Multiple benchmarking sources ensure that you are getting them right the first time.
Benchmarking is an art and a science, but there are some hard and fast rules that need to be followed to ensure the best results possible. One hard and fast rule is that multiple benchmarking sources ensure that you are getting them right the first time. To this end, make sure one of your benchmarking sources is a peer hospital.
A study we conducted some time ago shows that most healthcare organizations get 57% of their benchmarks from their GPOs and third parties. However, we have found that the best benchmarks are obtained from peer hospitals. This is because you have an opportunity to talk to these peers and discuss what is different about them that makes up their benchmarks. On the other hand, benchmarks obtained from your GPO, distributors, consultants, or third parties generally don’t permit you to talk to the source of the information that you are being provided. Hence, you don’t know what is behind the numbers. For instance, if you were to benchmark your I.V. sets’ usage you would need to ensure that you are comparing apples to apples. The only way you can understand what your peers’ I.V. practices are is by asking questions of them, such as, does your benchmark partner have an I.V. start team? What I.V. manufacturers are they using? Do they have a closed or open system?
Once answered, all of these questions will help you to decide if you are indeed comparing apples to apples. Or, do you have a mismatch?
Another way that we have found helpful to discover good benchmarking partners is to use a survey, which we call a Hospital Statistical Profile (HSP), to determine the operating characteristics of potential benchmarking partners.
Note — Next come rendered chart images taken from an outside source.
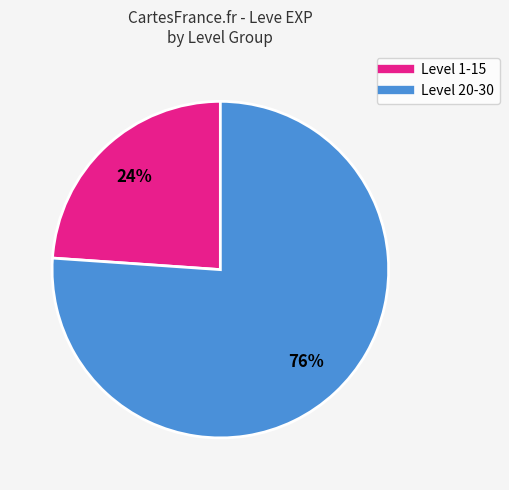

To the nearest percent, what is the average slice percentage?

50%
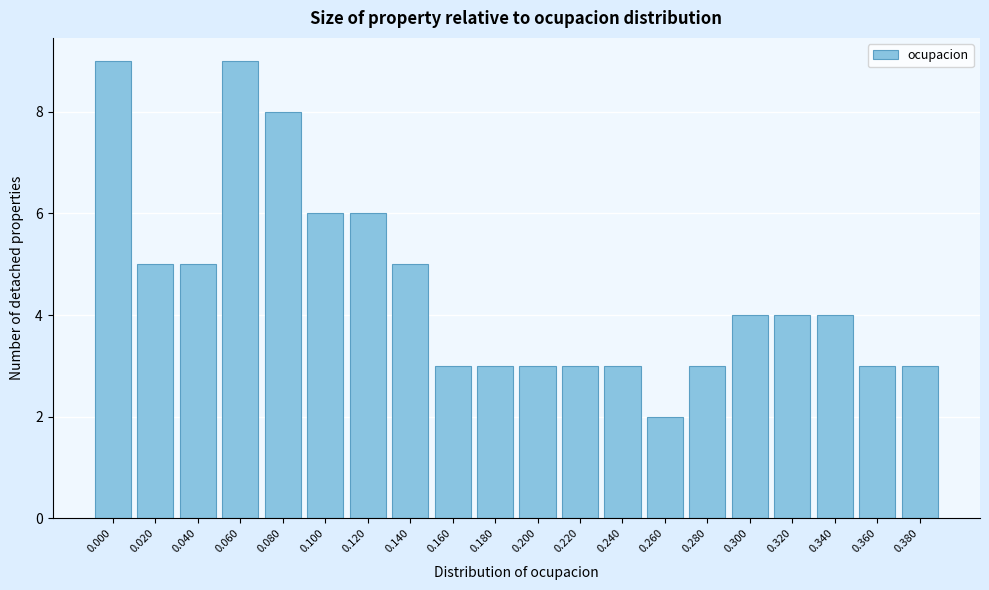

Reading left to right, list all the values displayed in this chart.

0.000=9	0.020=5	0.040=5	0.060=9	0.080=8	0.100=6	0.120=6	0.140=5	0.160=3	0.180=3	0.200=3	0.220=3	0.240=3	0.260=2	0.280=3	0.300=4	0.320=4	0.340=4	0.360=3	0.380=3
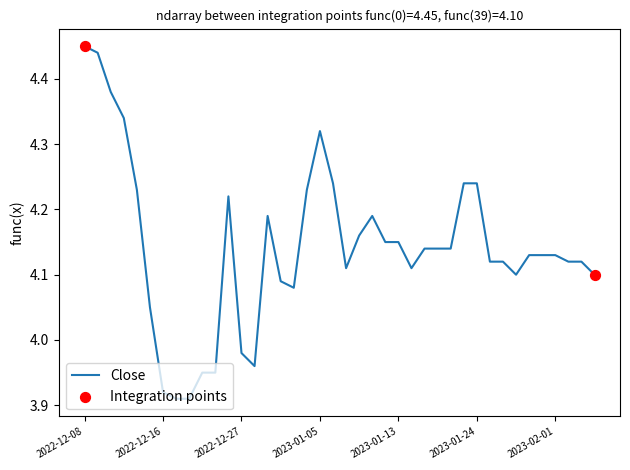

What is the difference between the maximum and minimum values?

0.5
The HSP form requests annual operating statistics (i.e., patient days, adjusted patient days, discharges, operating procedures, etc.) along with questions about how potential partners do business, such as, what departments they outsource, to give us a good understanding of how they operate and at what intensity level.
We also visit their website to determine their clinical departments and specialties and if they have clinics or a nursing home, etc. This gives us additional information that helps us fully understand what our potential benchmarking partner is all about, such as, are they a trauma center (what level?), and do they have a cardiovascular center of excellence. You would be surprised what you can find out about a potential partner from their website.
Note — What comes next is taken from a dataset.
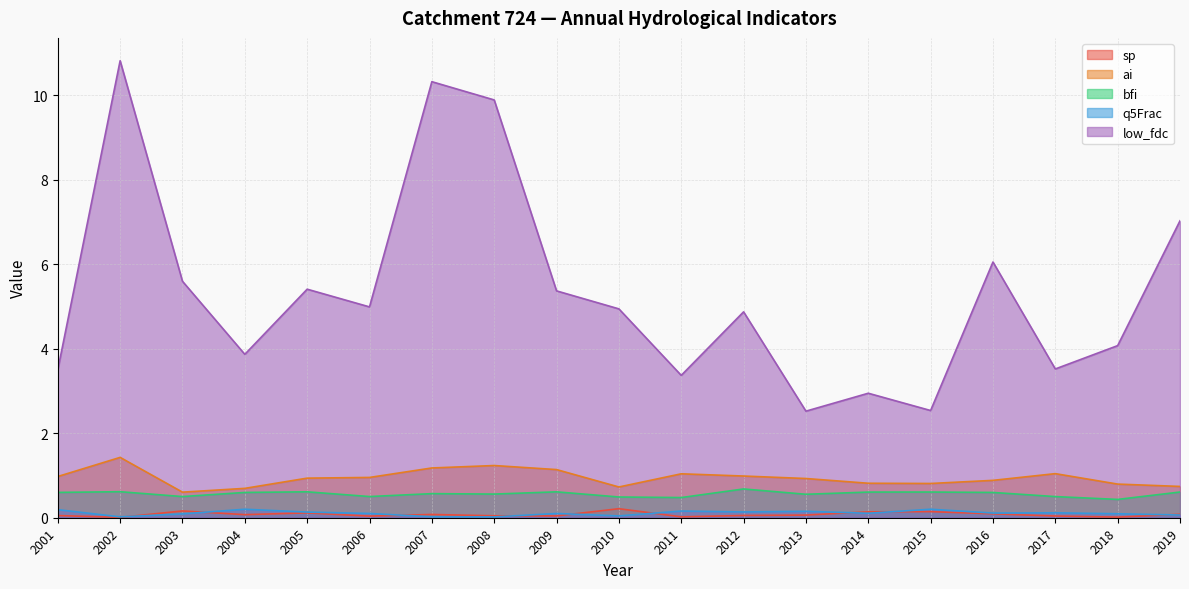

What is the difference between the maximum and second lowest values in the sp series?

0.2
All of this information, put together, gives us a clear picture of potential benchmarking partners’ hospital operations. We then match this partner to clients that have similar operating characteristics when we are benchmarking their commodity groups or anything else. You can do the same.
Your goal should be to find a benchmarking partner that looks like your own hospital statistically and operationally to get the best results. For example, if you are a community hospital you wouldn’t benchmark yourself against a teaching hospital, as this would be a mismatch. You need to find a community hospital in your town or region that looks a lot like yours.
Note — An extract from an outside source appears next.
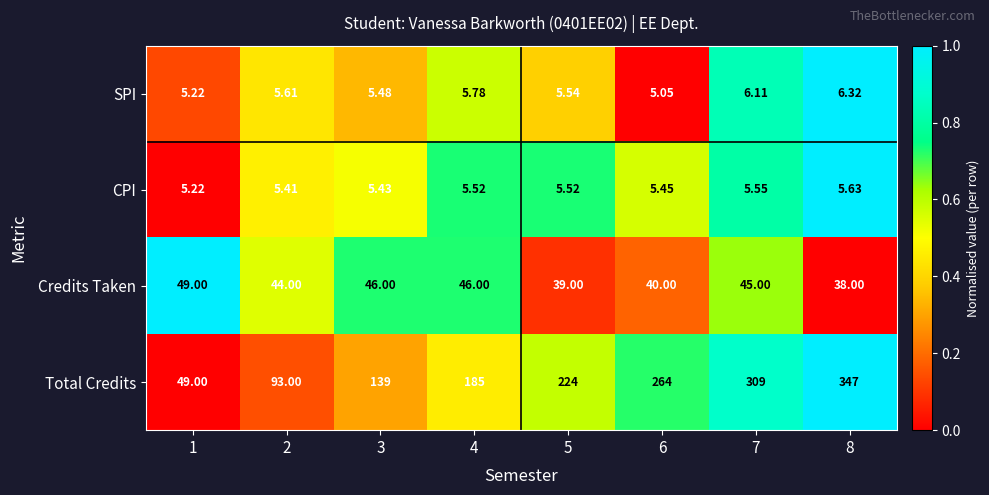

At which category is the sum across all series the highest?

8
One source or metric compared to itself isn’t always a reliable benchmark. That’s why we like to have multiple sources and multiple benchmarks in our database to ensure we are getting it right – the first time.
You, too, should make this a best practice!
We are now honing in on blood products as a new source of savings for our clients; therefore, we have been collecting blood product benchmarks from multiple sources – our clients, white papers, magazine articles, associations, etc. to make sure we are getting this metric right.
If we only decided to use, for instance, a benchmark from a magazine article, the chances are we would be wrong since, as I just said, every hospital has different operating characteristics. To hit the bull’s-eye, you need take this important factor into consideration.
To this end, we are always refining our benchmarks as we talk to our benchmark partners. Just the other day, we asked one of our clients how they got their blood products’ cost per patient day so low. They told us that they started a blood management program a few months ago. This is how we put context to our benchmarks that give them real meaning and credibility.
As you can see, there is a lot more to benchmarking than meets the eye, but you can never go wrong by having multiple benchmarking sources, along with peer hospital benchmarking partners, to ensure you are getting them right – the first time!